Des directions dans le flou
Nombre de directrices/eurs d’établissements privés associatifs estiment, à tort, que la laïcité implique au sein de leurs structures la neutralité des salariés au travail. Le constat que nous faisons aujourd’hui témoigne d’une connaissance parfois fragile de ces règles de droit par des directions de structures et de l’application concrète de leur part d’une règle managériale coutumière se traduisant, au nom de la laïcité, par l’absence de manifestations vestimentaires ou de propos d’ordre religieux. La coutume intervient donc souvent là où le règlement intérieur pourrait prévoir une restriction de l’expression des convictions, mais pas en vertu de la laïcité.

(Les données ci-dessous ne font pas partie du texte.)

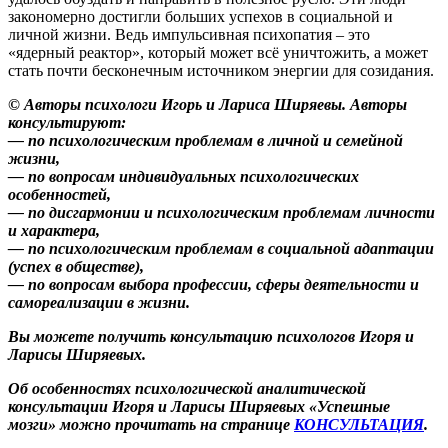
закономерно достигли больших успехов в социальной и
личной жизни. Ведь импульсивная психопатия – это
«ядерный реактор», который может всё уничтожить, а может
стать почти бесконечным источником энергии для созидания.
© Авторы психологи Игорь и Лариса Ширяевы. Авторы
консультируют:
— по психологическим проблемам в личной и семейной
жизни,
— по вопросам индивидуальных психологических
особенностей,
— по дисгармонии и психологическим проблемам личности
и характера,
— по психологическим проблемам в социальной адаптации
(успех в обществе),
— по вопросам выбора профессии, сферы деятельности и
самореализации в жизни.
Вы можете получить консультацию психологов Игоря и
Ларисы Ширяевых.
Об особенностях психологической аналитической
консультации Игоря и Ларисы Ширяевых «Успешные
мозги» можно прочитать на странице
КОНСУЛЬТАЦИЯ
.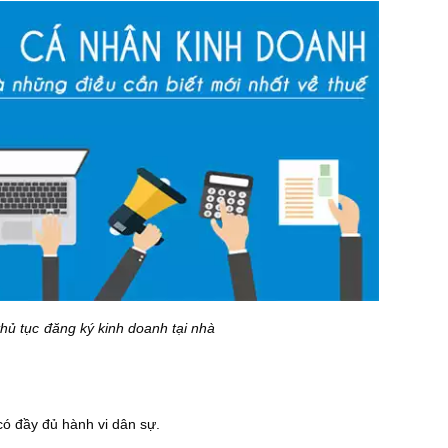
thủ tục đăng ký kinh doanh tại nhà
có đầy đủ hành vi dân sự.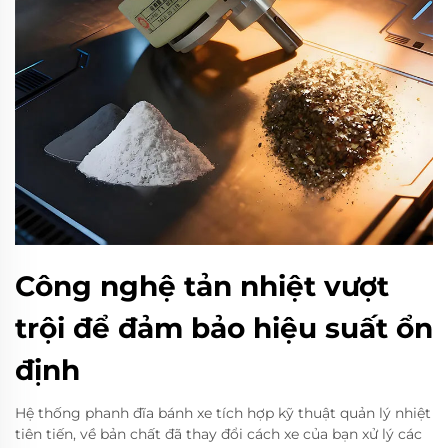
Công nghệ tản nhiệt vượt
trội để đảm bảo hiệu suất ổn
định
Hệ thống phanh đĩa bánh xe tích hợp kỹ thuật quản lý nhiệt
tiên tiến, về bản chất đã thay đổi cách xe của bạn xử lý các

Des contextes juridiques différents pour une même mission
Il reste qu’il existe des structures pouvant être de nature juridique différente alors qu’elles exercent les mêmes missions. C’est notamment le cas des maisons de retraite, où la dimension religieuse/spirituelle peut être prégnante pour les résidents mais aussi pour les personnels. SI la structure est de statut public, les agents sont soumis strictement à la neutralité ; si la structure est privée, les agents n’y sont a priori pas soumis. Pourtant, le travail est le même : la mission est de prendre soin du mieux possible des résidents dans leur dernière période de vie, et en particulier tenir compte de leur dimension spirituelle (sinon, à quoi bon évoquer la nécessité d’une prise en charge globale ?). Répondre à certaines questions peut alors ne pas être évident (« Est-ce que je vais aller au paradis ce soir ? », « Pouvez-vous prier avec moi ? », « Pensez-vous qu’il y a une vie après la mort ? ») et vient questionner à la fois la neutralité de la posture professionnelle ainsi que la capacité des personnels à y apporter des réponses convenables.